Work to be completed: Copy out the interview with movement teacher and mindset coach Amy Slevin below, word for word and in full.

Interested in starting your own entrepreneurial journey in the wellness, but not sure what to expect? Then read up on our interview with Amy Slevin, a movement teacher and mindset coach. Trained as an osteopath, Amy knows how to work the body to improve pain and ailments. And as a mindset coach she's learned how to apply neuroplasticity to rewire the brain and improve overall health.
You seem to be such a multi-faceted business owner! Tell us about your different offerings?
Haha! Yes, I do offer lots of things! Primarily I help people work through their physical and mental injuries or illness, stress and frustrations (such as trauma, relationship dramas, grief, feeling unfulfilled or stuck in their life) and turn them into opportunities to create more meaningful lives. I do this mainly through a mental process called The Demartini Method which harnesses neuroplasticity to change how we think. It has had a profound effect on my life, as well as the lives of the people I work with. This is primarily online (thanks Covid!) but is actually great because it enables me to work with people all over the world.
As a life long movement lover, I offer movement classes called FlowMotion (recordings on my website) – there are dynamic and relaxed options, which combine movements from yoga with dance, martial arts, animal movements and mobility work, with an aim to enable people to enjoy moving their bodies in a light hearted way, to develop movement skills in a playful environment. Life can be so serious, so FlowMotion classes create a space for people to have a bit of fun, not worry about getting it wrong, and disconnect from the seriousness of their lives.
I qualified as an osteopath in 2012 but haven’t worked as one for many years.
What is flow motion, where did you come up with it?
FlowMotion started after I’d been teaching yoga for a few years and felt limited by the movement options available in yoga. I wanted to share my experiences of many movement disciplines such as dance, gymnastics and parkour (much of which comes from Martial Arts). There are so many wonderful ways of moving that can help people enjoy freedom of movement, develop adaptable and versatile bodies, with longevity. Plus, they feel really good.

Information provided:

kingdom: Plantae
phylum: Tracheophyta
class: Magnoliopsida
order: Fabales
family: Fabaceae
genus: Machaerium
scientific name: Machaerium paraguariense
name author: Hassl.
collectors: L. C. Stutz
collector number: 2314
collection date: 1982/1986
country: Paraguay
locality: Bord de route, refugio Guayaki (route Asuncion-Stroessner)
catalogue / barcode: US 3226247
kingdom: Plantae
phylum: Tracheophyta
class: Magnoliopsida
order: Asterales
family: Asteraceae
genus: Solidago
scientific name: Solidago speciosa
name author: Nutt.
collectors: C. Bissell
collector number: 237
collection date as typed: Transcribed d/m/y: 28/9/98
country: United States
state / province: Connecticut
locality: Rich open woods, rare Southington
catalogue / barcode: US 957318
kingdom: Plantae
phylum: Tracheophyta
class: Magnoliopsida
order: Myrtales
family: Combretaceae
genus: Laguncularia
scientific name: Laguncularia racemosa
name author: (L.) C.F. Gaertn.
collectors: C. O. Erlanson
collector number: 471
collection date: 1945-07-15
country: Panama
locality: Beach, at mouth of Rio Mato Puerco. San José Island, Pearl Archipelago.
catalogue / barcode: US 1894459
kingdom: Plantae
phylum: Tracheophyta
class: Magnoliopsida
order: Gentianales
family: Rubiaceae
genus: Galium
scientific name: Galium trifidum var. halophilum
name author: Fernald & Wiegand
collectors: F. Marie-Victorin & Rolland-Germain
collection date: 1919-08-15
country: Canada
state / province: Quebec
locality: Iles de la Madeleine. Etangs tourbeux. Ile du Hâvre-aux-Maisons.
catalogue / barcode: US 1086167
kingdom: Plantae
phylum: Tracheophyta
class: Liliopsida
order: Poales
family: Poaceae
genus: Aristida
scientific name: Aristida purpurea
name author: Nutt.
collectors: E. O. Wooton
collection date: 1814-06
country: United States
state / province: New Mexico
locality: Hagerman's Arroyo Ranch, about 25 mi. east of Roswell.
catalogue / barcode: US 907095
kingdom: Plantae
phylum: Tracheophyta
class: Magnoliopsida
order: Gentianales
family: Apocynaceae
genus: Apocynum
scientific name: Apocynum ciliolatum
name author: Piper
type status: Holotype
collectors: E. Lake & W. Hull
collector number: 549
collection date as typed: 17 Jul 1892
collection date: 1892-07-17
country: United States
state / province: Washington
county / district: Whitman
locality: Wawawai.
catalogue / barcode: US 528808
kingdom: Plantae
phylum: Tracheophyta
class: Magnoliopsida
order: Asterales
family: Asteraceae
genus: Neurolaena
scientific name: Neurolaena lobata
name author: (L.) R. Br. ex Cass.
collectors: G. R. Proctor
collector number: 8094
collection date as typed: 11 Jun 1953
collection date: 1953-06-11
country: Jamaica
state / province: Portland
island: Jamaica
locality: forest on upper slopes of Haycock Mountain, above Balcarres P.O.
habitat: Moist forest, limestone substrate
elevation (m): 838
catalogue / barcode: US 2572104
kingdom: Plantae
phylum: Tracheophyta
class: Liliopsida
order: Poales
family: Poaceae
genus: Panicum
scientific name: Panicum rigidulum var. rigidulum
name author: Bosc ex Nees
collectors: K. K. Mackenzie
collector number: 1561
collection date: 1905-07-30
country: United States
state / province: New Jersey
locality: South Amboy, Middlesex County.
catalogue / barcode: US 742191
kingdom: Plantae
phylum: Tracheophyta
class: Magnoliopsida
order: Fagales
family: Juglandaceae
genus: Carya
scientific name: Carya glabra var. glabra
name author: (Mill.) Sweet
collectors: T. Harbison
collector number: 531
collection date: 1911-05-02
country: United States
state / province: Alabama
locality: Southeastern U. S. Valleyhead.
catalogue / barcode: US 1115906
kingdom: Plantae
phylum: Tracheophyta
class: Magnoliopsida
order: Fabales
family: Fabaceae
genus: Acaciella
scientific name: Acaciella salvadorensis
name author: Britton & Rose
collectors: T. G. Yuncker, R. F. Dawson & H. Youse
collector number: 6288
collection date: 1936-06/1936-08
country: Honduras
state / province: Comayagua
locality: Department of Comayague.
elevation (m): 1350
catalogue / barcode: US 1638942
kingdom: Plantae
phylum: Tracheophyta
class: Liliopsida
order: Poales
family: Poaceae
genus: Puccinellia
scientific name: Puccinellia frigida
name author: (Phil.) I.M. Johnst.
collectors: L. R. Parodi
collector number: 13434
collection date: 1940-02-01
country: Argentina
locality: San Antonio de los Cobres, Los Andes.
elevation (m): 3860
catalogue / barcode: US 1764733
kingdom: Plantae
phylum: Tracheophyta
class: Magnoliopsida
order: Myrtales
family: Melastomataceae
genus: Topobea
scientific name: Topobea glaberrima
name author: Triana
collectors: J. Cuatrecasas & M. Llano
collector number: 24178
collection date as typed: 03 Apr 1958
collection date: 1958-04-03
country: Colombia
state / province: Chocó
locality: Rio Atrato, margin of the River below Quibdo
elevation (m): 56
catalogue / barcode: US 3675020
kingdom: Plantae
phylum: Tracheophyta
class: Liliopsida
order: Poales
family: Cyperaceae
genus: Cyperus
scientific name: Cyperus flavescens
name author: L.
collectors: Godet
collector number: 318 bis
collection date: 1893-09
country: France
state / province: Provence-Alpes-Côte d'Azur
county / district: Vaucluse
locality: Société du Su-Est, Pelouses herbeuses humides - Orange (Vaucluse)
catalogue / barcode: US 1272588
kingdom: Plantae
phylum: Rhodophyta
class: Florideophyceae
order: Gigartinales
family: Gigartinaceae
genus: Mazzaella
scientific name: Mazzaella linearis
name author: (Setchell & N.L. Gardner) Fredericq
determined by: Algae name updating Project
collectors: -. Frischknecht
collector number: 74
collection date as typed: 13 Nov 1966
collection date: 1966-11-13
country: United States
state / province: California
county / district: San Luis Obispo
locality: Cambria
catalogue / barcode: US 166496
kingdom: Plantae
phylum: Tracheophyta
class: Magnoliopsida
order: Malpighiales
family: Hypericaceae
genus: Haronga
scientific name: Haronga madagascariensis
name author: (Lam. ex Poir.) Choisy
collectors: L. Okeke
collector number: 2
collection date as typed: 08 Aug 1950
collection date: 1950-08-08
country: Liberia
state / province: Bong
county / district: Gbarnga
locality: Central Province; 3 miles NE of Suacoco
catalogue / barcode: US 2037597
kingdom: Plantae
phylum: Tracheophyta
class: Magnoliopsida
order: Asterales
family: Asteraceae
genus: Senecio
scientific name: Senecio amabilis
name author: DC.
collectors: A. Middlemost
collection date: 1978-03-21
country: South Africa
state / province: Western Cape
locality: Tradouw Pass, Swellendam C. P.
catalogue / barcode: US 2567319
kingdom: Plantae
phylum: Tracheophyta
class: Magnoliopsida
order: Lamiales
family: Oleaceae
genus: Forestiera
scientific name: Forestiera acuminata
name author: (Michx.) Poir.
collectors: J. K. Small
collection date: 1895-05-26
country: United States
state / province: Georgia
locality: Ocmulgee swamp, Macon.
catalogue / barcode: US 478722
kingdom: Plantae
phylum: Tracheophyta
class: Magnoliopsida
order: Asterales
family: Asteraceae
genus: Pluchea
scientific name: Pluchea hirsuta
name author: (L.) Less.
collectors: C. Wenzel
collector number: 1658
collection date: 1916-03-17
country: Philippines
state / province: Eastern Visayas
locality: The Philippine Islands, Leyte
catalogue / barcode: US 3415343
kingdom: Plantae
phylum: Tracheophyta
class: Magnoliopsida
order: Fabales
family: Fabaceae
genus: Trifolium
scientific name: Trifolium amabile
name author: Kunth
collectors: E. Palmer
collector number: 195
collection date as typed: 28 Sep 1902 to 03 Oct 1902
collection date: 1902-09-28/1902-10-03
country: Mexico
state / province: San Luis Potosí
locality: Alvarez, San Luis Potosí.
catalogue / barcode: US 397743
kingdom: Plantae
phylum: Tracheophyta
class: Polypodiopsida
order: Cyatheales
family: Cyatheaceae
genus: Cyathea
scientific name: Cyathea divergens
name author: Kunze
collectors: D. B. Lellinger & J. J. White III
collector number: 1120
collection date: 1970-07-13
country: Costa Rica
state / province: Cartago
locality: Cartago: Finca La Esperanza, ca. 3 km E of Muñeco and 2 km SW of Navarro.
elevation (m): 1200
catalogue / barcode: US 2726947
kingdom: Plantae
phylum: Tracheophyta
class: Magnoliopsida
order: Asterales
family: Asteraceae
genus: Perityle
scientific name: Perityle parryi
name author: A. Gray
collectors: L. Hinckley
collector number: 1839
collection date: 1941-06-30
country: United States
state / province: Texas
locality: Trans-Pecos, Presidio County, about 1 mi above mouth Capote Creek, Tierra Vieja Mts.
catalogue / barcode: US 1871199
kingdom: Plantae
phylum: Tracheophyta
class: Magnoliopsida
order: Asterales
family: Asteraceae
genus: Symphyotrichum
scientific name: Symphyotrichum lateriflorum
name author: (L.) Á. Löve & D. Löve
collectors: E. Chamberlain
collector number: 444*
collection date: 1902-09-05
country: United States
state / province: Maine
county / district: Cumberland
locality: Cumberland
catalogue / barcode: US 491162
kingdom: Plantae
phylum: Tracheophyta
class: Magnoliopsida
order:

Response for this exercise:
Interested in starting your own entrepreneurial journey in the wellness, but not sure what to expect? Then read up on our interview with Amy Slevin, a movement teacher and mindset coach. Trained as an osteopath, Amy knows how to work the body to improve pain and ailments. And as a mindset coach she's learned how to apply neuroplasticity to rewire the brain and improve overall health.
You seem to be such a multi-faceted business owner! Tell us about your different offerings?
Haha! Yes, I do offer lots of things! Primarily I help people work through their physical and mental injuries or illness, stress and frustrations (such as trauma, relationship dramas, grief, feeling unfulfilled or stuck in their life) and turn them into opportunities to create more meaningful lives. I do this mainly through a mental process called The Demartini Method which harnesses neuroplasticity to change how we think. It has had a profound effect on my life, as well as the lives of the people I work with. This is primarily online (thanks Covid!) but is actually great because it enables me to work with people all over the world.
As a life long movement lover, I offer movement classes called FlowMotion (recordings on my website) – there are dynamic and relaxed options, which combine movements from yoga with dance, martial arts, animal movements and mobility work, with an aim to enable people to enjoy moving their bodies in a light hearted way, to develop movement skills in a playful environment. Life can be so serious, so FlowMotion classes create a space for people to have a bit of fun, not worry about getting it wrong, and disconnect from the seriousness of their lives.
I qualified as an osteopath in 2012 but haven’t worked as one for many years.
What is flow motion, where did you come up with it?
FlowMotion started after I’d been teaching yoga for a few years and felt limited by the movement options available in yoga. I wanted to share my experiences of many movement disciplines such as dance, gymnastics and parkour (much of which comes from Martial Arts). There are so many wonderful ways of moving that can help people enjoy freedom of movement, develop adaptable and versatile bodies, with longevity. Plus, they feel really good.